Abstract

This otherwise healthy 81-year-old woman was noted at a routine ophthalmology appointment to have small crystalline deposits evenly distributed throughout the anterior corneal stroma of both eyes (image). She did not report any visual symptoms and her visual acuity remained unchanged at 6/9 in both eyes. The ocular examination was otherwise normal. She presented a year later to her general practitioner with fatigue. Serum electrophoresis demonstrated an IgG kappa paraprotein at a concentration of 17·2 g/l. She was referred to the haematology service and a bone marrow biopsy demonstrated a plasma cell infiltrate of 2%. As she had no myeloma-related organ or tissue impairment she was diagnosed with monoclonal gammopathy of undetermined significance (MGUS). She remains under surveillance by the haematology service. Crystalline keratopathy may be present in up to 1% of patients with MGUS and multiple myeloma. Crystals form as a result of immunoglobulin light chain deposition within cells in the epithelial and stromal layers of the cornea. Patients may report mild visual symptoms, such as photophobia, but their visual acuity is typically spared.
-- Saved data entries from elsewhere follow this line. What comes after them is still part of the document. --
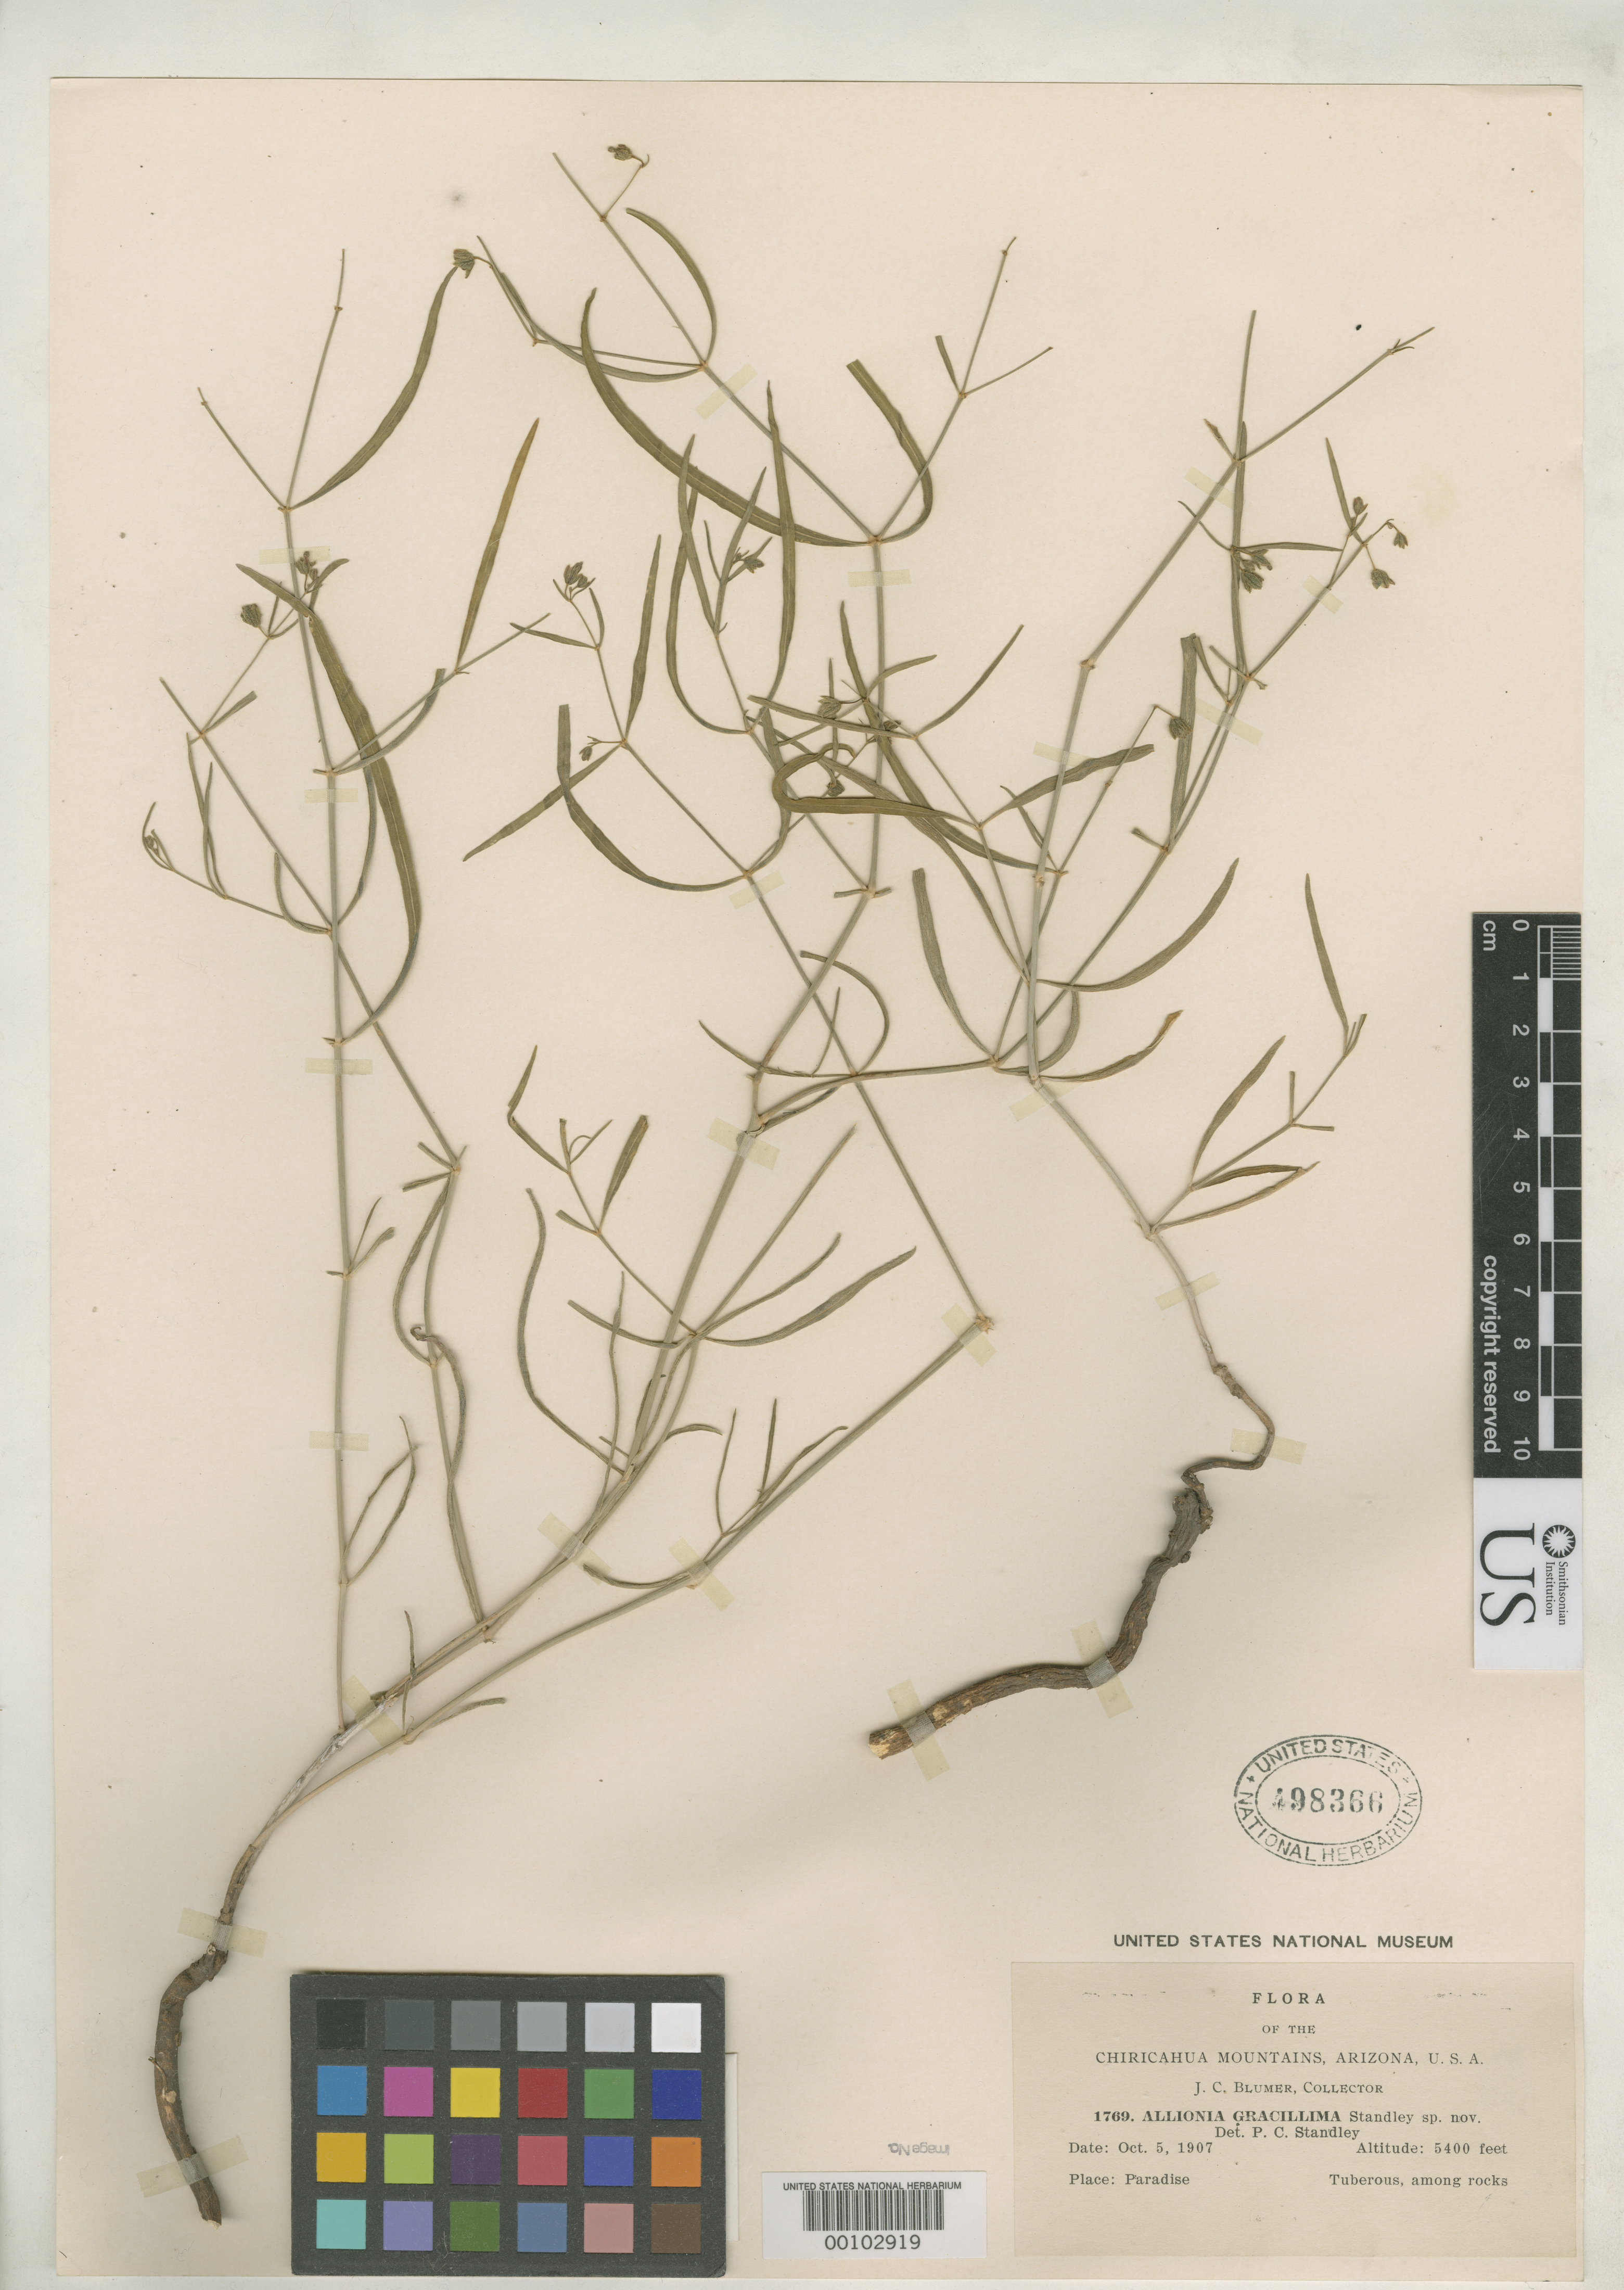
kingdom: Plantae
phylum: Tracheophyta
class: Magnoliopsida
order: Caryophyllales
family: Nyctaginaceae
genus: Allionia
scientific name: Allionia gracillima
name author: Standl.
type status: Isotype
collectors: J. C. Blumer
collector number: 1769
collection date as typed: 03 Oct 1907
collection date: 1907-10-03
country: United States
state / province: Arizona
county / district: Cochise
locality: Chiricahua Mountains, Paradise.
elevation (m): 1540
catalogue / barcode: US 498366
Severe cases of paraproteinaemic crystalline keratopathy are rare but may result in corneal endothelial decompensation with progressive corneal thickening, stromal haze and visual loss. In symptomatic patients with paraproteinaemic crystalline keratopathy, treatment of the underlying disorder is the mainstay of management. Myeloma-associated crystalline keratopathy has been demonstrated to resolve as paraprotein levels fall in response to chemotherapy. Severe cases require a corneal graft but it is important to note that crystalline keratopathy can recur in the corneal graft if paraprotein levels remain high.